Prof. Dr. Jörg Grunert (Mainz)
Täler und Flußterrassen als Zeitzeugen
Dienstag, 8. Februar 2000, 18.15 Uhr
Hörsaal N 2 (Muschel)
 

Täler sind bekannt als Landschaftsformen, die von Flüssen geschaffen wurden. Sie verdanken ihre Gestalt dem Zusammenwirken von endogenen Faktoren, vor allem der Gesteinsart und der Gesteinslagerung, und exogenen, klimagesteuerten Faktoren wie der Tiefen- und Seitenerosion. Ihre Größe ist jedoch vor allem eine Funktion der Zeit, die der Erosion zur Verfügung stand. Große Talungen sind daher in der Regel älter als schwach eingetiefte oder enge Täler.

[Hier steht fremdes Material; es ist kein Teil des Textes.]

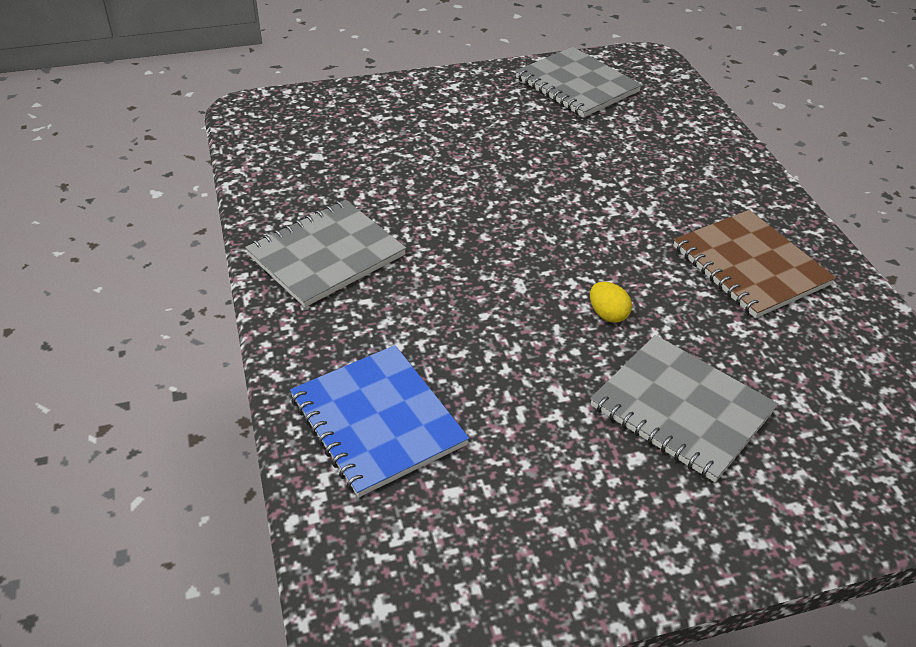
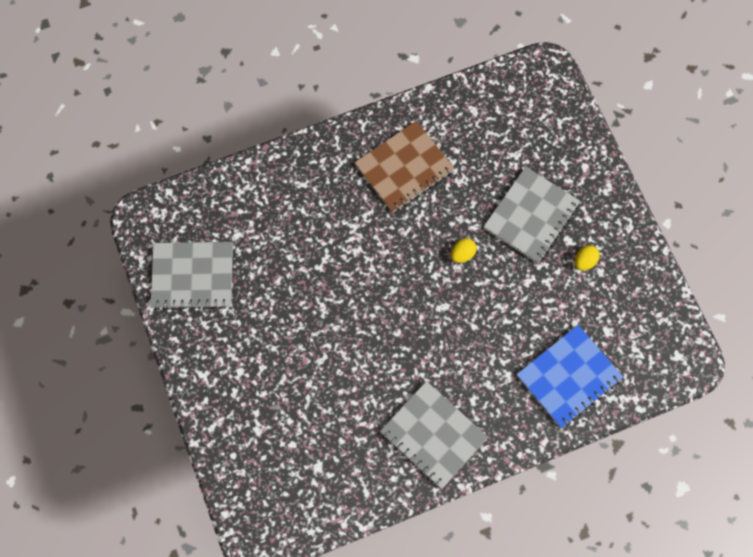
camera: 95 degrees left, 30 degrees up
(576, 85) = (193, 276): grey notebook -> grey notebook turned 45 degrees clockwise
(594, 476) = (584, 261): none -> yellow egg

Unabhängig von Form und Größe gilt aber: Unsere mitteleuropäischen Täler, beispielsweise das Mittelrheintal, sind nicht einzyklisch entstanden. Terrassen in verschiedenen Niveaus an den Talhängen belegen eine stufenweise Entwicklung in der Weise, daß sich Tiefen- und Seitenerosion mehrfach ablösten und daß letztere sogar in Akkumulation überging. Dies war während der Kaltzeiten des Pleistozäns (Quartärs) regelmäßig der Fall und wird mit den durch Gletschererosion und Frostsprengung der Gesteine im Flußeinzugsgebiet entstandenen großen Geröllmengen erklärt, die zu einer Überlastung der Flüsse führten. Aufschlüsse geben Einblick in die Struktur solcher Sedimente. Es handelt sich um gut geschichtete Kiese und Sande, die, als Hinweis auf das Eiszeitklima, Froststrukturen (Kryoturbationen) aufweisen. Außerdem tragen sie je nach Alter mehrere Lößdecken, die durch warmzeitliche Böden gegliedert sind und somit eine relative Altersgliederung ermöglichen.

Durch einen Vergleich mit anderen Klimazonen der Erde – beispielsweise den Trockengebieten – soll das mitteleuropäische Modell der quartären Talentwicklung überprüft werden.
 

Prof. Dr. Jörg Grunert, 1964–1970: Studium der Geographie, Biologie und Chemie an der FU Berlin. Halbjähriger Forschungsaufenthalt in Bardai/Tibesti (Republique du Tchad) von 1966 bis 1967. Wiss. Assistent an der RWTH Aachen 1971–1972, danach von 1972–1981 an der Universität Würzburg. Promotion 1973 in Berlin; Habilitation 1980 in Würzburg. C3-Professur für spezielle und angewandte Geomorphologie an der Universität Bonn 1982–1995. Ab 1996 o. Professor für physische Geographie/Geomorphologie an der Universität Mainz.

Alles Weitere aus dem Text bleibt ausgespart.